Jon Stewart is funny as hell, but the slam on all the CNBC people was a bit one-sided. They have had quite a bit of good advice on how to weather the bear market as well. Nail the bullshitting CEOs and scheming investment managers to the wall, but the reporters are not criminals. In fact, I personally think that the financial talking heads are being too negative and possibly adding to all the problems we face on Wall Street.
... and if you listened to the whole Santelli rant live and in context, you might be more likely to see what he was talking about. Personally, I think he is right on the money. Let's help the people that got scammed, but if you took out a bigger mortgage than you can afford, you have a problem.
I read somewhere that Santelli actually has ranted against the whole bailout. Like he wanted the markets/banks/AIG/etc to fail on their own and let the free market fix itself, eventually.
That true Tim?
(You're our resident economics expert.)
I don't know that I'm an economics expert; just a guy closely tied to the economy and markets with a big mouth. Like everyone else, I am stunned at what has been happening in the marketplace. It defies all logic, so I have been wrong about what SHOULD happen as much as anyone else.
As far as Santelli is concerned, he lives and breathes the free market system. Being right there at the CME, he is one of the few people on television that can tell everyone what is really happening in the commodity/bond markets. (That is really a better gauge for the economy than the stock market, so when the traders there lose faith in what is happening in Washington, the government needs to pay attention.) Being that one of the biggest problems we have right now is our frozen (seized up) banking system, nobody knows how to assess risk and, therefore, place bids on bonds. It appears that the traders in Chicago believe that too many rules are unknown or, worse, keep changing. Nobody knows what to do. The belief is that the government should stay out of things and let the traders figure out what risk they are willing to accept and price things accordingly.
I am generally of the same belief except for one thing: the banking system has to be stablized. If the government would have set up an RTC-type agency (like they did in the late 80's) to take the bad assets off the banks books, thus freeing the bank to lend again instead of hoarding cash to cover potential losses, we would have averted a lot of this mess. The government could have sold those bad assets on the open market as prices rebounded. They (er, us taxpayers) may have had to eat some losses, but it likely would not have been as bad as what is happening now.

_Your tasks_:
1 - Retype the discussion about Santelli and the markets from "I read somewhere" to "resident economics expert.)".
2 - Write what follows the final sentence of the discussion about Santelli and the markets.

_Information provided_:
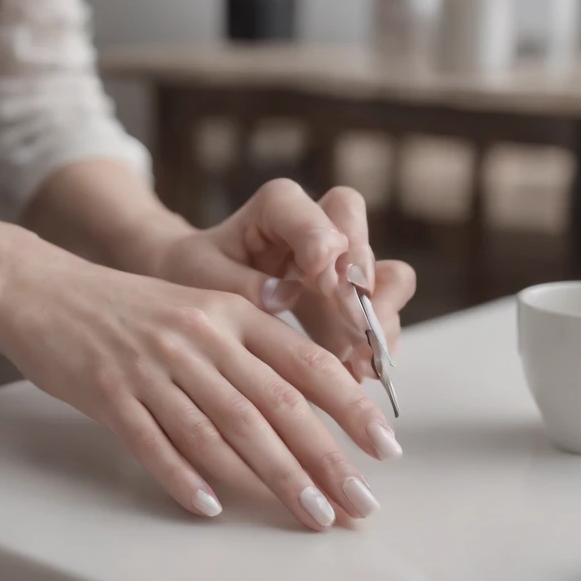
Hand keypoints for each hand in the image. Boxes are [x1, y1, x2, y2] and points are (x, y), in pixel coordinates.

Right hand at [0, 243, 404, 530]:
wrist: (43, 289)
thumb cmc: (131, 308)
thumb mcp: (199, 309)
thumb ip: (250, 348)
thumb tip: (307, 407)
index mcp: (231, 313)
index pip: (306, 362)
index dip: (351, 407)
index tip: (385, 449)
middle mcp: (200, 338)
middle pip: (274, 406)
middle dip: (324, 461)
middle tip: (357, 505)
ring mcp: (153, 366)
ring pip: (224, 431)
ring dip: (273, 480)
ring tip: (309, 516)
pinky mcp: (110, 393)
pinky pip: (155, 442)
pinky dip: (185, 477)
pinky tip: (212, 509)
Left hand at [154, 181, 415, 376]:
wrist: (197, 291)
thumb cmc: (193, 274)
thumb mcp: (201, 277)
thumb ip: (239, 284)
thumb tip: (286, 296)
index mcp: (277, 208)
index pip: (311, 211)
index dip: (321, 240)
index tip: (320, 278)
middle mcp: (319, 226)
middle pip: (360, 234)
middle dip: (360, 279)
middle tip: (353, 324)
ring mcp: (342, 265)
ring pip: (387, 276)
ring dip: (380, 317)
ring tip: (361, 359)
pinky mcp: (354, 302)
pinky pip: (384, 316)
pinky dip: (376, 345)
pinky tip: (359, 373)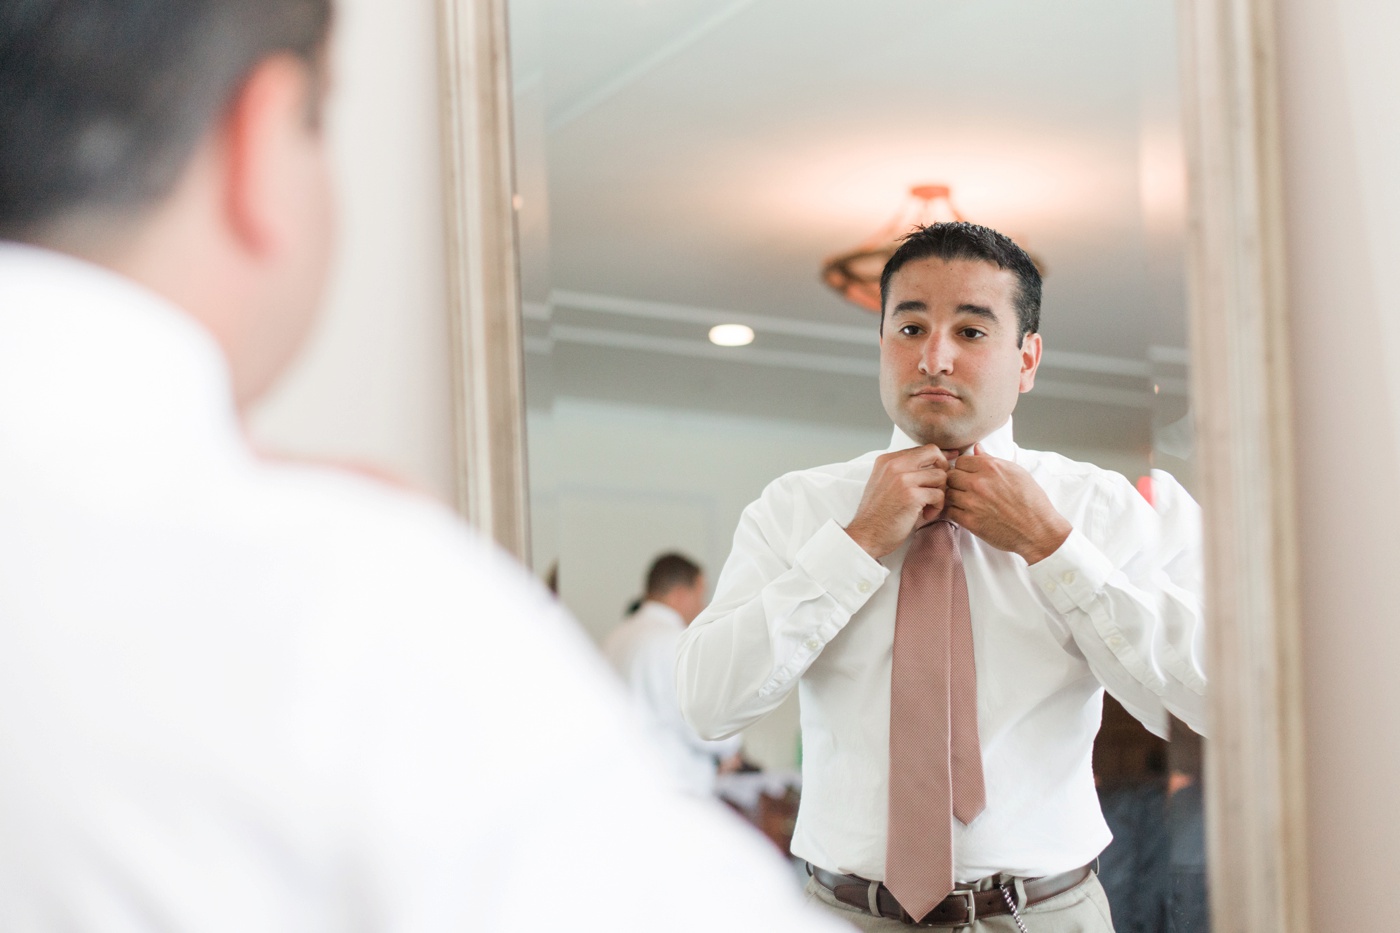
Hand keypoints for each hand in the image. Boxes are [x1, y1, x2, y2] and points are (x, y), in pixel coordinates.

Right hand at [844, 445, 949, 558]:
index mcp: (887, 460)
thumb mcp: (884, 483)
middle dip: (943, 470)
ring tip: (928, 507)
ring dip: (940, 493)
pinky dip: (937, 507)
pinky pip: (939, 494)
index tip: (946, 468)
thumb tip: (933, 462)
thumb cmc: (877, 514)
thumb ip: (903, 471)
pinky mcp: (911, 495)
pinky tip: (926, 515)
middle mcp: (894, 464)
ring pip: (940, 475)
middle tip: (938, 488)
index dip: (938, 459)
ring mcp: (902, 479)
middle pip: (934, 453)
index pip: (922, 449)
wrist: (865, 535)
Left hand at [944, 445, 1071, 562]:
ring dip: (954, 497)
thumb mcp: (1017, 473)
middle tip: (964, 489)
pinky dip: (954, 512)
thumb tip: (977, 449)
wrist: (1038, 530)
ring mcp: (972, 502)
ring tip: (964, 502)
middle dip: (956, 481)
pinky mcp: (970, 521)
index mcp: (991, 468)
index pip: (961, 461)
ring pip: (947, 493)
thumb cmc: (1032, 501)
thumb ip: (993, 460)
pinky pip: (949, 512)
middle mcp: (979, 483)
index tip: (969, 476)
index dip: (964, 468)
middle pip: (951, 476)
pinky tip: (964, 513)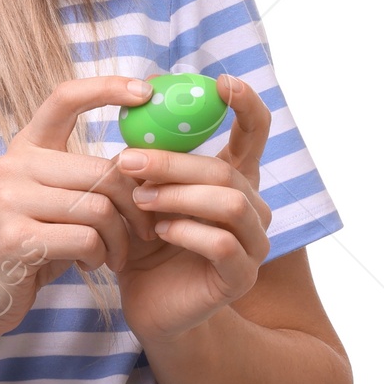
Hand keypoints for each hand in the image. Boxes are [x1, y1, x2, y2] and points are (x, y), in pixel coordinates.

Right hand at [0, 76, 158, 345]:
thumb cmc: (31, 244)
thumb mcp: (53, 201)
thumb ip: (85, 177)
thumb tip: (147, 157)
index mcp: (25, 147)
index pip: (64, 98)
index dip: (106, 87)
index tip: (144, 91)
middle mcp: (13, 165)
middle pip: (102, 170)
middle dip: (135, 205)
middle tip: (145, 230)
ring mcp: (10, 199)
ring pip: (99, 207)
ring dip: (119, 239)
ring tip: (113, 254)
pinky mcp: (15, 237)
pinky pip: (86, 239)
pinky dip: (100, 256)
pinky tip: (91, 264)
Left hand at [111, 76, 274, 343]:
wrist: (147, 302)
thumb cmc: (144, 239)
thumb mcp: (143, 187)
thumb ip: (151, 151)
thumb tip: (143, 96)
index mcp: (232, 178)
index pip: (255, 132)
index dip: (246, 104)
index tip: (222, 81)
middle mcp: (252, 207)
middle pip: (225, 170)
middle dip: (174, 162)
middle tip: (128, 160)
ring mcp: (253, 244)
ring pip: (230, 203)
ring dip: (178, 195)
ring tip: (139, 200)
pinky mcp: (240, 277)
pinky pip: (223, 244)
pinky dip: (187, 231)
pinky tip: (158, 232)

---

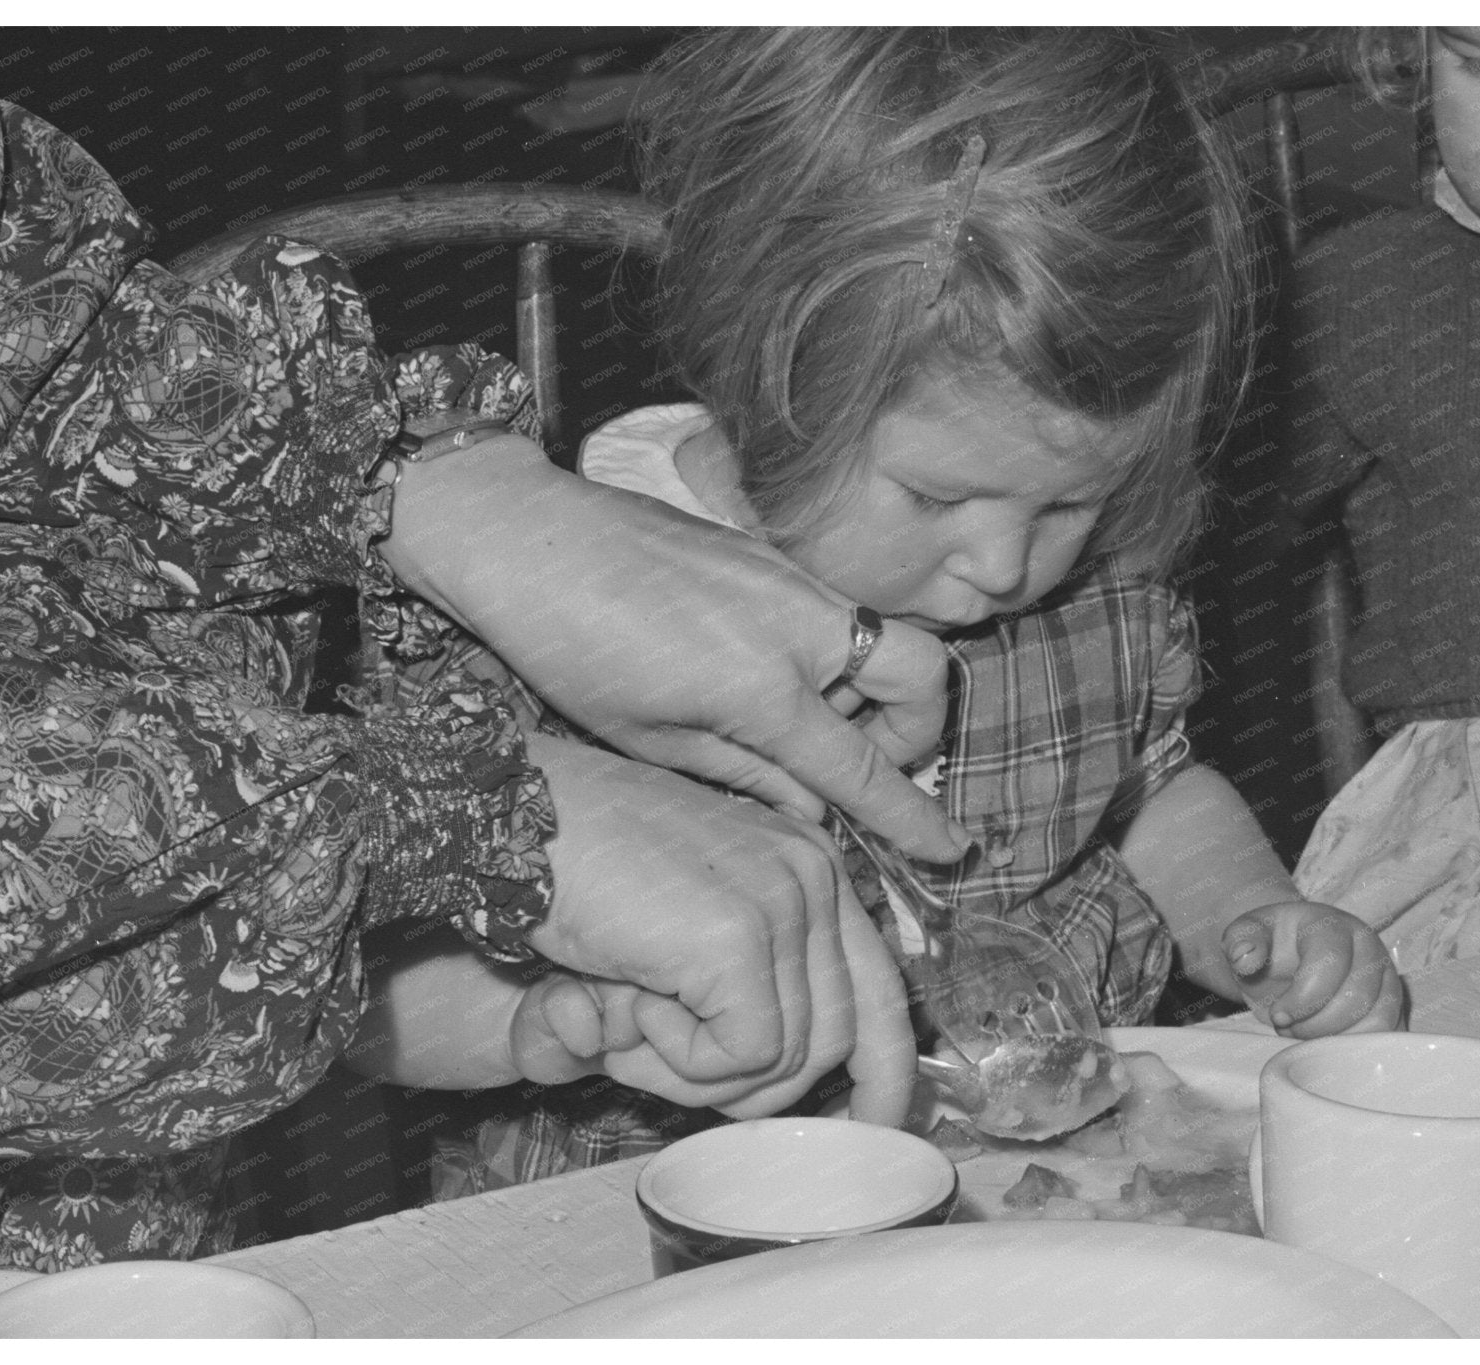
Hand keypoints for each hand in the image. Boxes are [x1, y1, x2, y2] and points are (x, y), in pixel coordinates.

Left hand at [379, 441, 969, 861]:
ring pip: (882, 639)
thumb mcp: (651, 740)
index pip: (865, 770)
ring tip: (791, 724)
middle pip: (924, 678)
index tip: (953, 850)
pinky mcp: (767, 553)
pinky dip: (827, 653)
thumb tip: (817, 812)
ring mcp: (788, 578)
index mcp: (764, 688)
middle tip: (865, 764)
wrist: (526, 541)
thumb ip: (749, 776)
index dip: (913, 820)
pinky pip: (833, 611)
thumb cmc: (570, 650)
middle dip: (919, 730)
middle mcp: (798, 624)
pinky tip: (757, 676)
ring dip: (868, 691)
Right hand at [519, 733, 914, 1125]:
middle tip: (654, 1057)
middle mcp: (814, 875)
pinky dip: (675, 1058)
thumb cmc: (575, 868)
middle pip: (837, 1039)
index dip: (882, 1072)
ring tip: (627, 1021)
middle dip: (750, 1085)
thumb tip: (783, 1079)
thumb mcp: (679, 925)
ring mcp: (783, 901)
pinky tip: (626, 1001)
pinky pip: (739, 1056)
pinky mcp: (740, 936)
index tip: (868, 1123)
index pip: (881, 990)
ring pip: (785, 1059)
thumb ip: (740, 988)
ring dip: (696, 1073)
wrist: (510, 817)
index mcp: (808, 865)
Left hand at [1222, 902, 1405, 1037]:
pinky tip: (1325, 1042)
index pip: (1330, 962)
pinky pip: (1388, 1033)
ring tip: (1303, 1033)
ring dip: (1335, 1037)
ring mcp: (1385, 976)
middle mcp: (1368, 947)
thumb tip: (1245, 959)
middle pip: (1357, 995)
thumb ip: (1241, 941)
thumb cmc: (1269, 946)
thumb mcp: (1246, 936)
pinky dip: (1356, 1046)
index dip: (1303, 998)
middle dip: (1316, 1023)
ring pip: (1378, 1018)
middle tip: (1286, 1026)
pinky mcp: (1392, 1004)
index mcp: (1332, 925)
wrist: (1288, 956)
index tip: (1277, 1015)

...

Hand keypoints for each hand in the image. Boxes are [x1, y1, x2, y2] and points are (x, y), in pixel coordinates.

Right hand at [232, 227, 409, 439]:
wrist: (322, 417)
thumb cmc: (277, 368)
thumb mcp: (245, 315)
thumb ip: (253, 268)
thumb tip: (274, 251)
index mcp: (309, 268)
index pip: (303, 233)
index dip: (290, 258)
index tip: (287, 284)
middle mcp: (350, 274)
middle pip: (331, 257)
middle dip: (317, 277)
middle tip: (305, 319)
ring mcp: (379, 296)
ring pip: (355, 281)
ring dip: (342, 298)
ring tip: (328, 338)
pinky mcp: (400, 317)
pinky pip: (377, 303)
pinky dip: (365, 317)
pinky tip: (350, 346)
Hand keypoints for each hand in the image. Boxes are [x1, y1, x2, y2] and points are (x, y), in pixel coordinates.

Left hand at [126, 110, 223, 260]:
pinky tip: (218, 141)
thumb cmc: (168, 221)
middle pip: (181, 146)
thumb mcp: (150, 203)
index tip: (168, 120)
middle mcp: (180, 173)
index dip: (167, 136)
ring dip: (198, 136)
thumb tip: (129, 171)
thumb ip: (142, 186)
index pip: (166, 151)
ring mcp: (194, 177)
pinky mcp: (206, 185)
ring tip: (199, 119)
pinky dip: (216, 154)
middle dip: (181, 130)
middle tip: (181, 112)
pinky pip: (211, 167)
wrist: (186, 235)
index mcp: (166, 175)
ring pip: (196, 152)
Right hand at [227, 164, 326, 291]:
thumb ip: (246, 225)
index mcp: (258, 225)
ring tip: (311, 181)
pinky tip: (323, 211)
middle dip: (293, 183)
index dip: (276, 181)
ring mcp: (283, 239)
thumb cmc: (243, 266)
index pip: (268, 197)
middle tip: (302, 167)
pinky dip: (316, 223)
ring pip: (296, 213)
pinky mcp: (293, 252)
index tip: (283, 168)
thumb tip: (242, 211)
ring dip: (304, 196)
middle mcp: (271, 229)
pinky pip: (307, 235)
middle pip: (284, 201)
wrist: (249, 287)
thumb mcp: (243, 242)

_Answer section_:
1 -
I read somewhere that Santelli actually has ranted against the whole bailout. Like he wanted the markets/banks/AIG/etc to fail on their own and let the free market fix itself, eventually.
That true Tim?
(You're our resident economics expert.)

2 -
Meh. I just glad my ramblings are able to be understood. If I make any sense at all, at least I'm contributing something.
Sometimes I think that most of the personalities on the financial news shows forget that there is a TV camera and go off on their own tangents ... leaving the TV audience behind. They regularly have 6 or 8 people on at the same time debating the current economic problems and proposed resolutions, but end up talking over one another so much that you can't garner any information at all. Nothing but a circus. It's almost like they expect all of the viewers to watch 24/7 and be degreed in Economics in order to keep up with the wicked-fast banter, and be worthy of the opinions they choose (yes, choose) to share. That is a big reason why I look forward to the interviews they do with the people on the floor at the NYSE and CME. That's about as close to the fire as you can get without going there and jumping into it.
The little bit of economic understanding and market knowledge I've been able to assemble has been through managing my own stock portfolio for the past 10 years or so, while working from home and having CNBC on in the background all day. If I have been able to share anything that helps break through the clouds at all, it's probably because I taught myself all this stuff and didn't muck it all up with some arbitrary college economic department's biased curriculum.
The Fuck You at the end summed it up best for me.
Jon Stewart is funny as hell, but the slam on all the CNBC people was a bit one-sided. They have had quite a bit of good advice on how to weather the bear market as well. Nail the bullshitting CEOs and scheming investment managers to the wall, but the reporters are not criminals. In fact, I personally think that the financial talking heads are being too negative and possibly adding to all the problems we face on Wall Street.
... and if you listened to the whole Santelli rant live and in context, you might be more likely to see what he was talking about. Personally, I think he is right on the money. Let's help the people that got scammed, but if you took out a bigger mortgage than you can afford, you have a problem.
Still, that was classic Stewart.
I read somewhere that Santelli actually has ranted against the whole bailout. Like he wanted the markets/banks/AIG/etc to fail on their own and let the free market fix itself, eventually.
That true Tim?
(You're our resident economics expert.)
I don't know that I'm an economics expert; just a guy closely tied to the economy and markets with a big mouth. Like everyone else, I am stunned at what has been happening in the marketplace. It defies all logic, so I have been wrong about what SHOULD happen as much as anyone else.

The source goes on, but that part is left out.